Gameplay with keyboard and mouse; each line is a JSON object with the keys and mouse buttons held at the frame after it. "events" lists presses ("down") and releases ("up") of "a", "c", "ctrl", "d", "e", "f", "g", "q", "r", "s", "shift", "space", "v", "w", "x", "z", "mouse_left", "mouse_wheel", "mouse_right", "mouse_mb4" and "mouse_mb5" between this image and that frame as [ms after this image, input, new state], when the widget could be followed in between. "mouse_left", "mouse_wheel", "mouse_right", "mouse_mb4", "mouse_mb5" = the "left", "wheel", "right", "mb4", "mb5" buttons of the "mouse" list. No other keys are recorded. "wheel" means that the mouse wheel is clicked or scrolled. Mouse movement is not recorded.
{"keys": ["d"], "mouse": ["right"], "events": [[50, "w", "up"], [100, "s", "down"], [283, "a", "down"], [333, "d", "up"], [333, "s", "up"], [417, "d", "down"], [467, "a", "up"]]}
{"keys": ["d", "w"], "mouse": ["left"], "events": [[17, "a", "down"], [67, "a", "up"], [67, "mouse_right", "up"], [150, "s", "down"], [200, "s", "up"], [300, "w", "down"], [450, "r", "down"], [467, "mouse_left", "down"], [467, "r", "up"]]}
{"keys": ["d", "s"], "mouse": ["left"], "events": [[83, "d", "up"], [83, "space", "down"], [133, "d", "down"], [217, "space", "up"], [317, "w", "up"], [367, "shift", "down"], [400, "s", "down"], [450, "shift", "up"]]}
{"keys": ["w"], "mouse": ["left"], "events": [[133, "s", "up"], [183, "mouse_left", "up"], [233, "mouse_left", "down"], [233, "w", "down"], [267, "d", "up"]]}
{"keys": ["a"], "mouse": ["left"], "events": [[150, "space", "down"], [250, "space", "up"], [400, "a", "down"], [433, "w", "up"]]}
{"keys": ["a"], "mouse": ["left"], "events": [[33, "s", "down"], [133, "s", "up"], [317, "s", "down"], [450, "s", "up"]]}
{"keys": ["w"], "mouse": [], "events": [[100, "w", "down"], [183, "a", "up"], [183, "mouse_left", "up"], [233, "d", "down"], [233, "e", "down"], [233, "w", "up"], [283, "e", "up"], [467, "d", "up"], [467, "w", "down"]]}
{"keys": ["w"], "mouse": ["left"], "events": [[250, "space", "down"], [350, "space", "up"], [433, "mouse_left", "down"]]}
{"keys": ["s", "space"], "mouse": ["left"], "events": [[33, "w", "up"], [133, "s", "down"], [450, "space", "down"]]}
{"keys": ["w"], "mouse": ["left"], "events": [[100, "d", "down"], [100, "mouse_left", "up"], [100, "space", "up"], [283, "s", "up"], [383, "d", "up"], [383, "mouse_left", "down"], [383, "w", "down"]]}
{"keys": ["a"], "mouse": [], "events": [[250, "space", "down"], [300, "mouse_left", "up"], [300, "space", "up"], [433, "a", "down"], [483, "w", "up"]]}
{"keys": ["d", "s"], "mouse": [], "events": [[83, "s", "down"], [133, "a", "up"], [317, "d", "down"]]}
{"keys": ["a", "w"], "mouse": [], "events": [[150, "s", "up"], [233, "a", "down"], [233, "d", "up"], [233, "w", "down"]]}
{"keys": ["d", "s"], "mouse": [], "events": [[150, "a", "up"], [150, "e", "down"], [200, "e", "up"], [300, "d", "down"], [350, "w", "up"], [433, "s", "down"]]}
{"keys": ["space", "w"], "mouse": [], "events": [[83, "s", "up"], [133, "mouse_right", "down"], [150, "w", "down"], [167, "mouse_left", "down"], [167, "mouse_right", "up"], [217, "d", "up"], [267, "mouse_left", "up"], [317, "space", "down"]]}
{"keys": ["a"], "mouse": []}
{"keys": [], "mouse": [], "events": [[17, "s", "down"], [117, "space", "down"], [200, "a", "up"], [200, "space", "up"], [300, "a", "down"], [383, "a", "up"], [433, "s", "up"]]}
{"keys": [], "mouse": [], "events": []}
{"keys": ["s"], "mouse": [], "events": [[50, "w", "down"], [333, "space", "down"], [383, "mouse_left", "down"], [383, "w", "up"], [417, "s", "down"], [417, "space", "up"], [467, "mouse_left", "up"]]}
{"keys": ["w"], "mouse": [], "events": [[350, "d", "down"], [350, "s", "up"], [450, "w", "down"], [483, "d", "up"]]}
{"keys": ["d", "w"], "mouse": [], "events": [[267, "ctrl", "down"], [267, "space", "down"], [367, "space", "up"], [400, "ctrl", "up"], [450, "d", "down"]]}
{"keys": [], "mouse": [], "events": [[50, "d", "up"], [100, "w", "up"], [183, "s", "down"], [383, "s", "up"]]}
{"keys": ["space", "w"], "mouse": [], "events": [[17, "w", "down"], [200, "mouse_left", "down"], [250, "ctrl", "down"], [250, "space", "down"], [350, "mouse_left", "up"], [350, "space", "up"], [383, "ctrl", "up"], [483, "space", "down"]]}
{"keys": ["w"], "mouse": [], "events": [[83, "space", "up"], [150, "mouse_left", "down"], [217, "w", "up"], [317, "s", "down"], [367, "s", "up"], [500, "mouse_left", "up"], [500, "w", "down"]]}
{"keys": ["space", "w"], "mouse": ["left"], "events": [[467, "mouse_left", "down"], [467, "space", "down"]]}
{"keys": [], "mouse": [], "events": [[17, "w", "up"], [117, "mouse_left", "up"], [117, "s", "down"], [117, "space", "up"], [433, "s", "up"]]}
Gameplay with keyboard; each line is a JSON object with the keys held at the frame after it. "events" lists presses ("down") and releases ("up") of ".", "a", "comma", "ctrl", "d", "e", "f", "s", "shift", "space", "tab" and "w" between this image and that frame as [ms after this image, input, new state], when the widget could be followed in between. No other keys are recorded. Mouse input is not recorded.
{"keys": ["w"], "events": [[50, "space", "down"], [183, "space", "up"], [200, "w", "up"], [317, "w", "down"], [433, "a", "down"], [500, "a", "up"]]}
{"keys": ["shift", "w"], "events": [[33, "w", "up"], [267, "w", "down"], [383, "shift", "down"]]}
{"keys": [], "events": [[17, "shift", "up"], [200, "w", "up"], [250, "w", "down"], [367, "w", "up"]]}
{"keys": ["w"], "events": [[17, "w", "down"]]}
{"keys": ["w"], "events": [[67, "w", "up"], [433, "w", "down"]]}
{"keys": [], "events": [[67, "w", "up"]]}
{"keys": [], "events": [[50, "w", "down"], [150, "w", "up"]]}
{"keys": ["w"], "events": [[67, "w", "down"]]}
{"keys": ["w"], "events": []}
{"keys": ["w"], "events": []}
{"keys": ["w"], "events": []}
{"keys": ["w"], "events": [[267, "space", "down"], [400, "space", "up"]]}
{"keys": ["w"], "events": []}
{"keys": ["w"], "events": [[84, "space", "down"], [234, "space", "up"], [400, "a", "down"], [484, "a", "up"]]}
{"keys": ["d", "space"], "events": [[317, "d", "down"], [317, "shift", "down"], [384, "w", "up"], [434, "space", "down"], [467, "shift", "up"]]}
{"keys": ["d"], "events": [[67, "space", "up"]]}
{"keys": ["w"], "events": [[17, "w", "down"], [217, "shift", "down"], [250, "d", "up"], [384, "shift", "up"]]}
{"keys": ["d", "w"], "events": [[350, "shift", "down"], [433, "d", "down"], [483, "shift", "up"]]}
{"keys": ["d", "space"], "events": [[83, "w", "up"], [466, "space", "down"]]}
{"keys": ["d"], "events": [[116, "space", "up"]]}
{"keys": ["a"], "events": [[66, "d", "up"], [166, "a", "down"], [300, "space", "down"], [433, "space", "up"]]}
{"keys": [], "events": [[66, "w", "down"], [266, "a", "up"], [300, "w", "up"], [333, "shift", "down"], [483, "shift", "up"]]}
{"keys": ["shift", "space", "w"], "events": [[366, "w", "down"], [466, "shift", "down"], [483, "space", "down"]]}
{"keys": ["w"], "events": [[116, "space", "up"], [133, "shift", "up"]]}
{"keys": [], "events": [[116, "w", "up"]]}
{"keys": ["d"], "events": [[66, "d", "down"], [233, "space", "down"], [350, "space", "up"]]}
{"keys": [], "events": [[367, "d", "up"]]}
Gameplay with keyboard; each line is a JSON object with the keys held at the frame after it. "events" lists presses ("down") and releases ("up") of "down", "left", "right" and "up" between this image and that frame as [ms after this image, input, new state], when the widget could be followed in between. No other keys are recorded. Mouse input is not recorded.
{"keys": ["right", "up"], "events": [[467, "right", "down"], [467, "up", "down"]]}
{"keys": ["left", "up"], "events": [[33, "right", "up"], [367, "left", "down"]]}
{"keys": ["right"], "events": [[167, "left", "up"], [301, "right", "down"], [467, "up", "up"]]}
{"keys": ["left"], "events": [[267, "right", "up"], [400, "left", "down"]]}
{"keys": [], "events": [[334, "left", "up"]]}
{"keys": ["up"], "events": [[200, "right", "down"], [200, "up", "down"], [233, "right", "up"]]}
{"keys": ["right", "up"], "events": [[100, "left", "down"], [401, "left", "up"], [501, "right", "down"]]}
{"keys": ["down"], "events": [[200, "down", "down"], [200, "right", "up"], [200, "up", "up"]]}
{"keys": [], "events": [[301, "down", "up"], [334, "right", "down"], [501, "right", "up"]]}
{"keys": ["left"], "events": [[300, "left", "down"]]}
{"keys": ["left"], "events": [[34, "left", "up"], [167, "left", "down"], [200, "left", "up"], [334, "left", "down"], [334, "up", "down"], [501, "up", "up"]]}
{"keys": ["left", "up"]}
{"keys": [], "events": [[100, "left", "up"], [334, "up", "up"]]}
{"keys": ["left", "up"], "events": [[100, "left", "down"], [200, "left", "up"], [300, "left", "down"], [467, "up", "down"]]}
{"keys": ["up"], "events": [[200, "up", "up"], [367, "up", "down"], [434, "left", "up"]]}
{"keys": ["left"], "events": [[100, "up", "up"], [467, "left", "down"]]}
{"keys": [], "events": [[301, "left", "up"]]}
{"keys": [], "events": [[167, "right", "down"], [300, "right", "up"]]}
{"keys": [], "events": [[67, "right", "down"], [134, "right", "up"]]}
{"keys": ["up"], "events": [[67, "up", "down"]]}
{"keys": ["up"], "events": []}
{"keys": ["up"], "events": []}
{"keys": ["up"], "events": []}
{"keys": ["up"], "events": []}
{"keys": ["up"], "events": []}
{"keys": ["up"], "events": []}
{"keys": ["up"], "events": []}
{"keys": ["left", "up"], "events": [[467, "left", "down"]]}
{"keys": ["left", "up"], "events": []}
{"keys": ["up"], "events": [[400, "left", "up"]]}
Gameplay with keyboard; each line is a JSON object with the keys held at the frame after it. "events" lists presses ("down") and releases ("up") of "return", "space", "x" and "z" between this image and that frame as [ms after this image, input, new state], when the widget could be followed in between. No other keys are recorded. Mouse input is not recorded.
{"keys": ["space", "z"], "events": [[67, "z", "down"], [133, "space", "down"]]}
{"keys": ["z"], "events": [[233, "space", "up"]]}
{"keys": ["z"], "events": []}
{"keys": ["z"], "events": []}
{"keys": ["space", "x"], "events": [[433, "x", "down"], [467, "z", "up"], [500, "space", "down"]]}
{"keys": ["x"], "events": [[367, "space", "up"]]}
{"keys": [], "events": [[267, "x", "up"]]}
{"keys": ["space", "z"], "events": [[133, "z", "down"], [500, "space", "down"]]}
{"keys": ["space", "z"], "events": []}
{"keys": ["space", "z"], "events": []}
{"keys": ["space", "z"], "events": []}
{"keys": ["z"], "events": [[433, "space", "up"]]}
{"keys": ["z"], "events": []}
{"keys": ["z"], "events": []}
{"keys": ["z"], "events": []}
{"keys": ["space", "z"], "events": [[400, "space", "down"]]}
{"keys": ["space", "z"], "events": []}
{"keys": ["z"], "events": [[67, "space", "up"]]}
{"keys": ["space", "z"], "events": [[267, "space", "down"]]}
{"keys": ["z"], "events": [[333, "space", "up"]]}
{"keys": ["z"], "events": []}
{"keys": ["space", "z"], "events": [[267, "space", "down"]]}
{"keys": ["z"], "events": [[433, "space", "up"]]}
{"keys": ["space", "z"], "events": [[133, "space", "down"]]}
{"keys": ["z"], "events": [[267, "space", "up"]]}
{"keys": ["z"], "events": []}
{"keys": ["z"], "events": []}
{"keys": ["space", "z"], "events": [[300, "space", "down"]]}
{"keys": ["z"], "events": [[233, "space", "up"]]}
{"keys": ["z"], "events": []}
____________
▸ How to complete this task
If the string "ctrl" is in a line of the entries, pick that line out.

▸ Expected output
Gameplay with keyboard and mouse; each line is a JSON object with the keys and mouse buttons held at the frame after it. "events" lists presses ("down") and releases ("up") of "a", "c", "ctrl", "d", "e", "f", "g", "q", "r", "s", "shift", "space", "v", "w", "x", "z", "mouse_left", "mouse_wheel", "mouse_right", "mouse_mb4" and "mouse_mb5" between this image and that frame as [ms after this image, input, new state], when the widget could be followed in between. "mouse_left", "mouse_wheel", "mouse_right", "mouse_mb4", "mouse_mb5" = the "left", "wheel", "right", "mb4", "mb5" buttons of the "mouse" list. No other keys are recorded. "wheel" means that the mouse wheel is clicked or scrolled. Mouse movement is not recorded.
{"keys": ["d", "w"], "mouse": [], "events": [[267, "ctrl", "down"], [267, "space", "down"], [367, "space", "up"], [400, "ctrl", "up"], [450, "d", "down"]]}
{"keys": ["space", "w"], "mouse": [], "events": [[17, "w", "down"], [200, "mouse_left", "down"], [250, "ctrl", "down"], [250, "space", "down"], [350, "mouse_left", "up"], [350, "space", "up"], [383, "ctrl", "up"], [483, "space", "down"]]}
Gameplay with keyboard; each line is a JSON object with the keys held at the frame after it. "events" lists presses ("down") and releases ("up") of ".", "a", "comma", "ctrl", "d", "e", "f", "s", "shift", "space", "tab" and "w" between this image and that frame as [ms after this image, input, new state], when the widget could be followed in between. No other keys are recorded. Mouse input is not recorded.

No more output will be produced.